Don’t be mad if I am a little curt with you. I wanted to share with you my feelings towards “French speaking” within French companies and organisations. As Secretary of State for Francophone countries, originally from Saint-Pierre-et-Miquelon, a little French territory in North America, I am a little “touchy” around the question of using French.
I do not ignore the contributions exchanged between the two languages and I am a fan of the idea that France is an open language, that absorbs words from elsewhere every year – a work in progress.
But, even if it’s not trendy, I deplore the fact that our French language loses so much ground in business and officialdom. You are going to say to me that this is a “has been” battle and that it’s more important to think of “cash flow” than vocabulary. But for me these two battles are not incompatible.
Businesses that choose to teach French to their teams based abroad rather than customize the language of Shakespeare in France have seen the benefits, including economic ones. On top of that our anglicisms are often incomprehensible for English speakers. Is the expression “checker ses mails” clear to someone who works in the City of London?

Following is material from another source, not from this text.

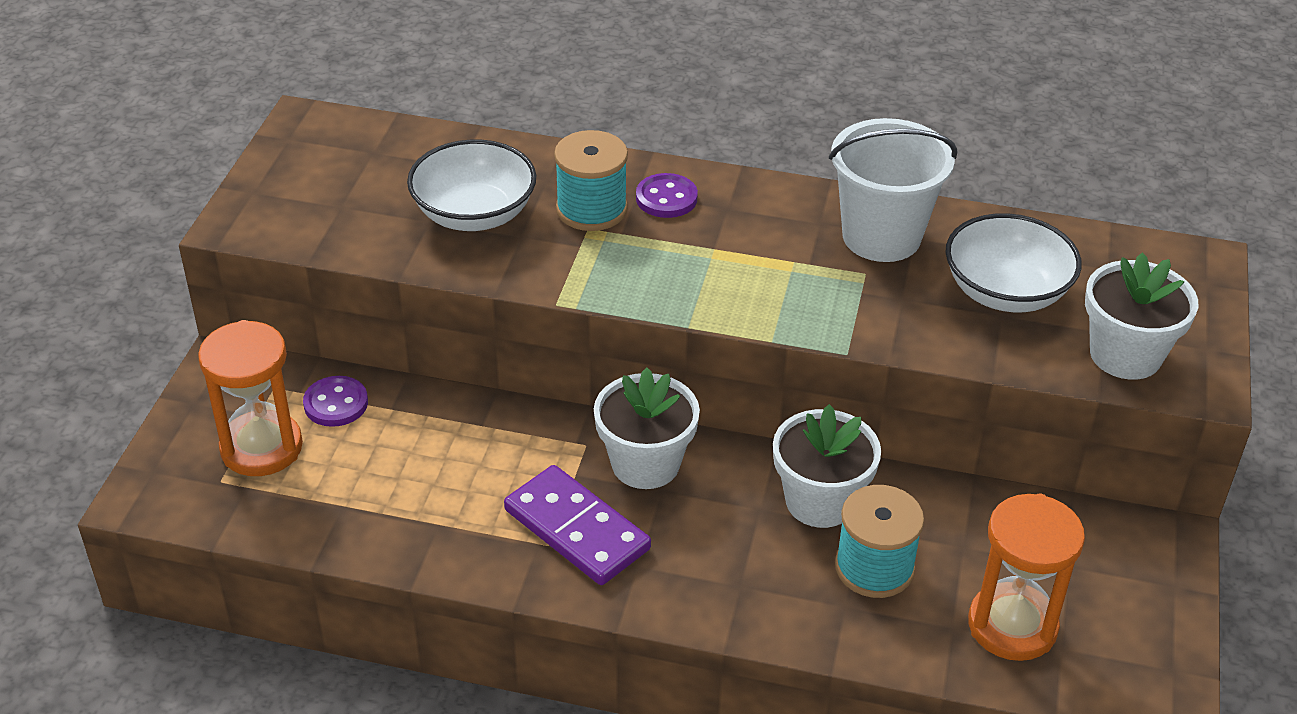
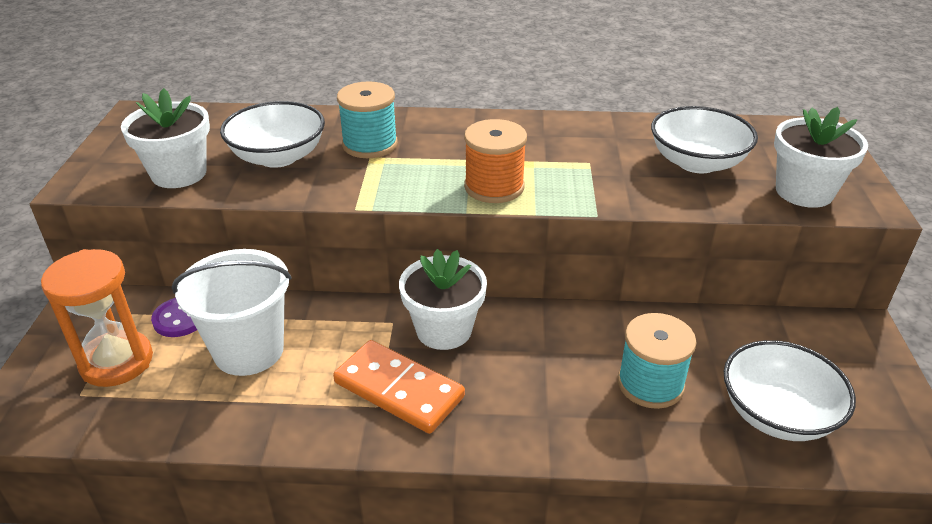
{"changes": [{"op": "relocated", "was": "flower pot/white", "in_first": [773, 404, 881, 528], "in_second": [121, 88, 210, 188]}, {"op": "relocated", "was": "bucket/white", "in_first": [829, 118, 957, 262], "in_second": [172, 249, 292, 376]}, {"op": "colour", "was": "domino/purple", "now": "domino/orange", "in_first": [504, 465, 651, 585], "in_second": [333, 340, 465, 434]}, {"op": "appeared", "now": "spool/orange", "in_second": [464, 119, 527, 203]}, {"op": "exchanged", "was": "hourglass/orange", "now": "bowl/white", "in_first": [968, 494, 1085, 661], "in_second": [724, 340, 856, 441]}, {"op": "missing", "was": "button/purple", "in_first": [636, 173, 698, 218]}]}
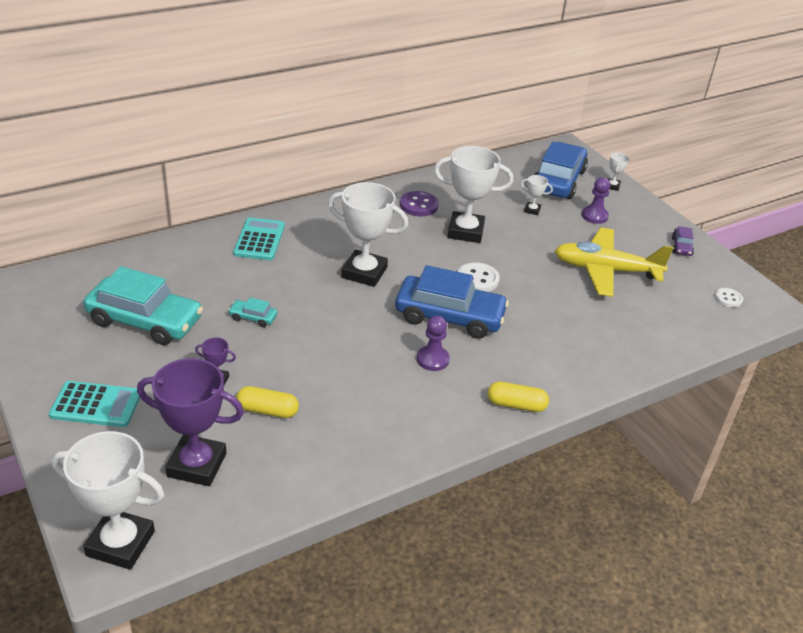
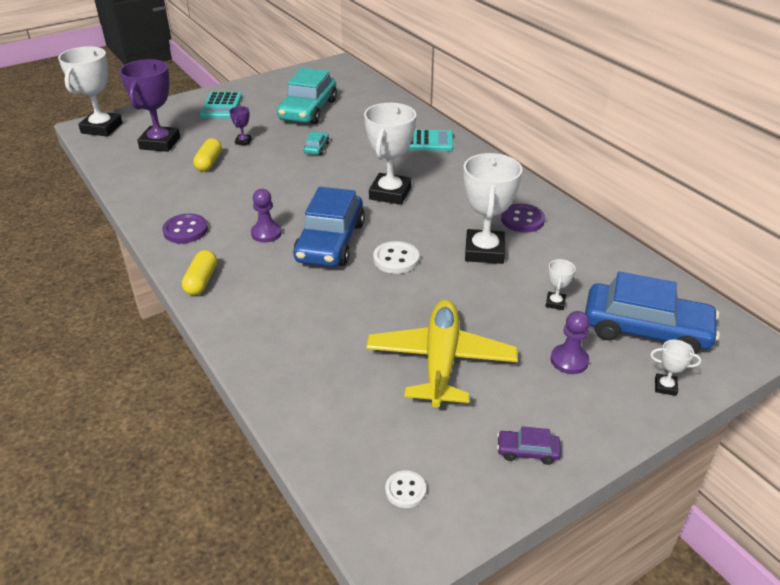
{"changes": [{"op": "appeared", "now": "button/purple", "in_second": [162, 214, 208, 243]}]}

Outside our borders I come across French speakers who use the imperfect subjunctive as well as business English. And their first question is: “Why do you French people always give the impression of not believing in your own language?” The fifth most commonly spoken language in the world. The third language of business on an international level. One that will soon be spoken by 350 million young people in Africa – the largest potential market.
Let’s be clear. I have nothing against “drafting” some “to-do lists”, to “benchmark” without thinking, to establish “processes” for “conf calls” and to “forward” things with gusto, but I have a real feeling: This French language is a chance, an asset that needs to be exploited. Through the unique network of Institutes and “Alliances Francaises”, through its media and through digital programmes like IFos, the new platform for learning professional French.
France has precious tools to keep French alive as an international language and a language of business.
On the occasion of our “annual-review”, the International Francophone Day, I call on you to be “totally aware of the situation”. I await your “feedback ASAP” to “brainstorm” with you.